The biggest problem surrounds the bus stops along Pandora Avenue, which are stationed on meridians across from the bike lanes. While raised crosswalks are in place, there is no way for those with visual impairment to know when they can cross.
“I was standing on the bus stop island, waiting and waiting and thought ‘OK, it must be alright to go’ and I stepped out and a bike passed right in front of me,” said Linda Bartram, chair of the City of Victoria’s Accessibility Working Group, a volunteer group that aims to make policies, services, infrastructure and facilities more accessible. “I don’t hear the bikes until they’re literally in front of me.”
Bartram, who is visually impaired, was using the crosswalk as part of a demonstration to Brad Dellebuur, manager of transporation and infrastructure design at the City of Victoria. During the demonstration, Bartram and a partially sighted friend tried crossing both directions, and used both a guide dog and a white cane to test how people would react. Bartram said with her dog, she waited long enough that she could hear her bus passing.
“If I had actually wanted to catch it, I would have missed it,” she said.
When she used her cane, she eventually heard a cyclist joke that they were “at a standoff,” because he had stopped but didn’t know to tell her to go.
Bartram said the demonstration came into fruition after the lanes were already being constructed, because the Accessibility Working Group wasn’t formed until after planning decisions for the Pandora bike lanes had been made.
“We were only asked to comment on the bike lane accessibility to the bus stops, and as a blind person I couldn’t ascertain that it would be in the middle of the road,” she said. “We’ve been told it’s too late to do much about it in terms of changing things; but obviously this group feels something does need to be done.”
Brad Dellabuur said that after he saw the demonstration, he realized there was a problem.
“We came to the conclusion that we need to put some additional markings, which we’ve incorporated in Fort Street at mid-block crosswalks,” he said. “It’s just some additional information for cyclists that there is a legal requirement to stop.”
The additional “crossing ahead” signs are intended to warn cyclists that pedestrians may be ahead, and while they have been incorporated onto Fort Street, they have yet to be placed on Pandora Avenue.
Bartram said the additional signage would help, but that an ideal solution would be some kind of auditory signal that the visually impaired could use.
The difficulty spurred the Canadian Federation of the Blind to come forward with a complaint against the City with the B.C. Human Rights Tribunal.

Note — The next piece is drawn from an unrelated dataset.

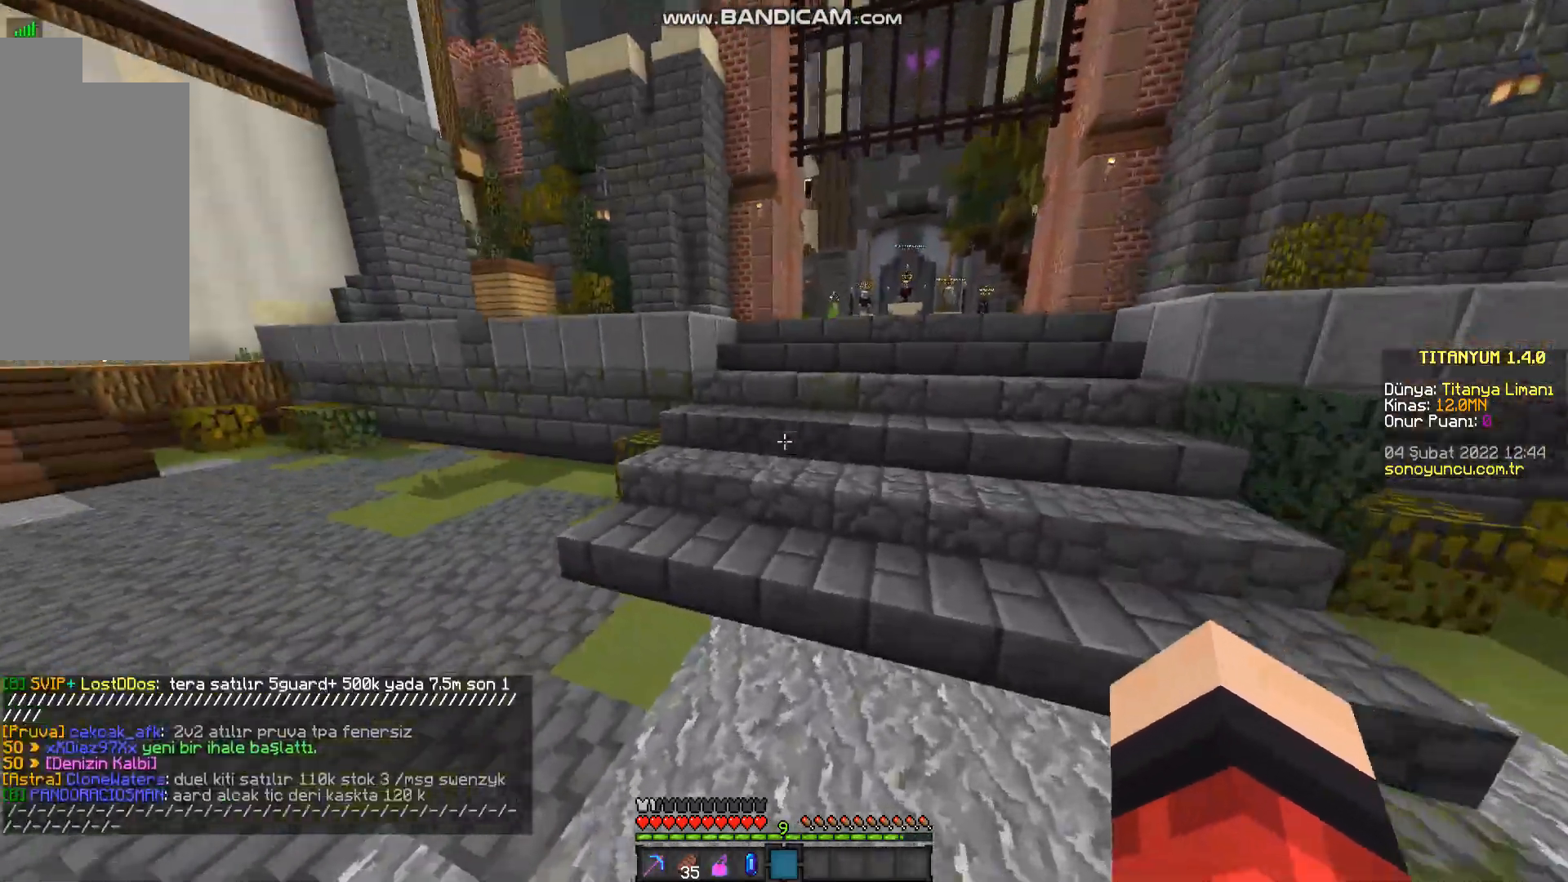
{"keys": ["space", "w"], "mouse": [], "events": []}
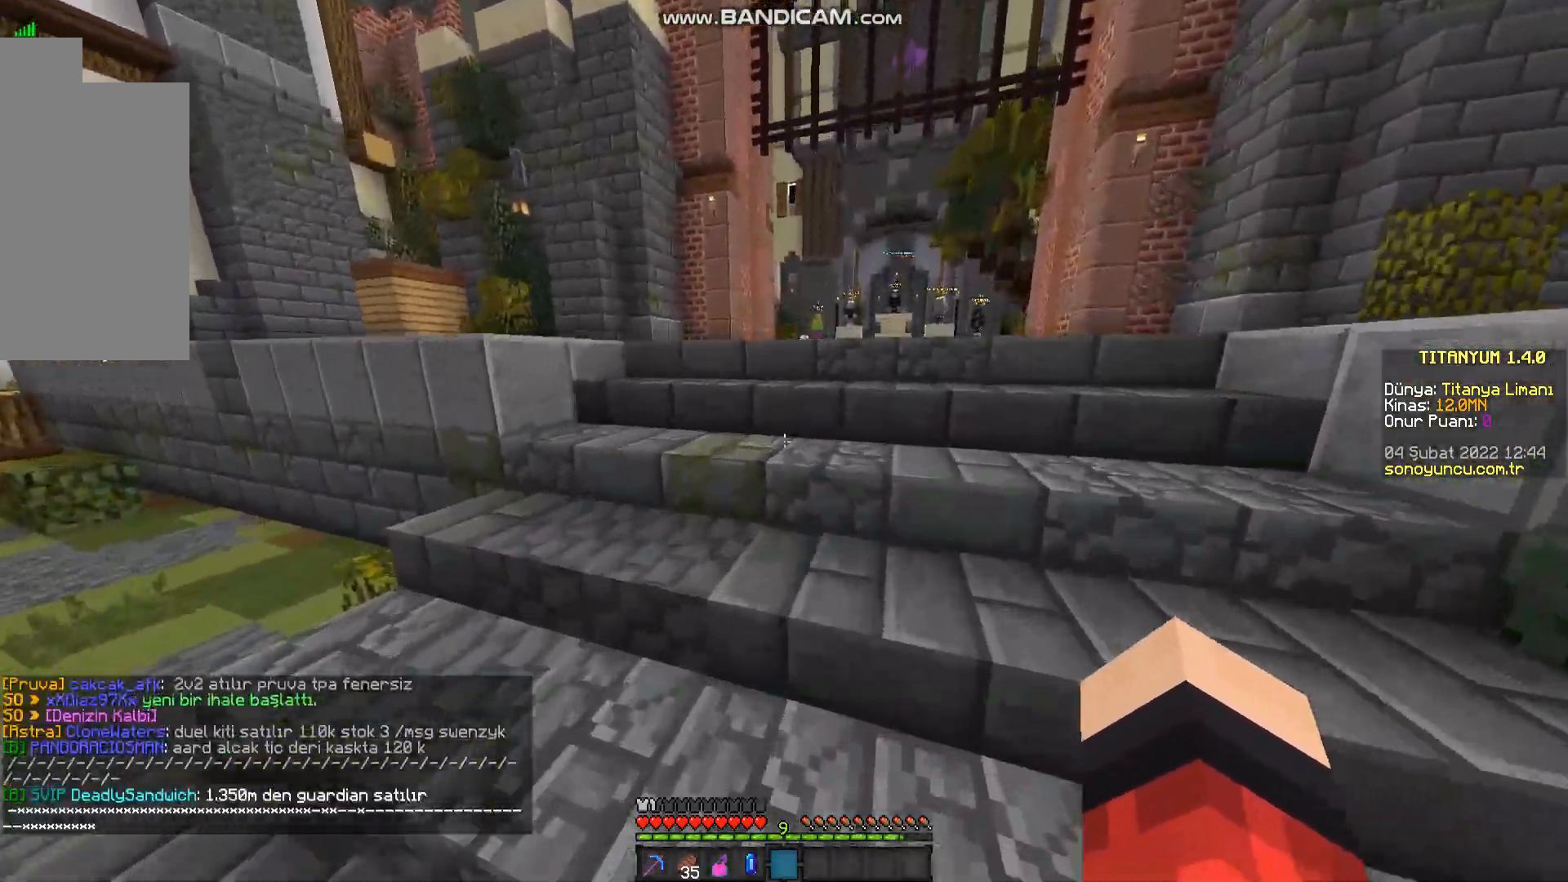
{"keys": ["space", "w"], "mouse": [], "events": [[117, "space", "up"], [500, "space", "down"]]}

Oriano Belusic, vice-president of the federation, said the City’s actions have put blind peoples’ lives in danger.
“It’s like playing Russian roulette,” Belusic said. “Without eye contact, you really don’t know if you’re gonna get whacked by a bike.”
Belusic said his friend had his cane run over several times, and that he had personally encountered many near-misses.
“If you have a close call experience with a guide dog it could easily ruin their confidence to work, if they survive.”
In their claim, the Canadian Federation of the Blind is asking that the city tear up the floating bus islands, and allow busses to pick up riders from the safety of the sidewalk, noting that more signage does not do enough.
“In order for it to be safe, both parties need to be active in that safety,” Belusic said. “If I put my safety solely in the cyclist’s hands, that’s not good enough, it puts my life and my dog’s life at risk.”
Dellabuur couldn’t comment specifically on the case, but said the City is open minded.
“We’re always open to further design changes and refinements,” he said. “We’re happy to sit down and talk to everyone, we all want the same thing: safe, functional, enjoyable use of public space.”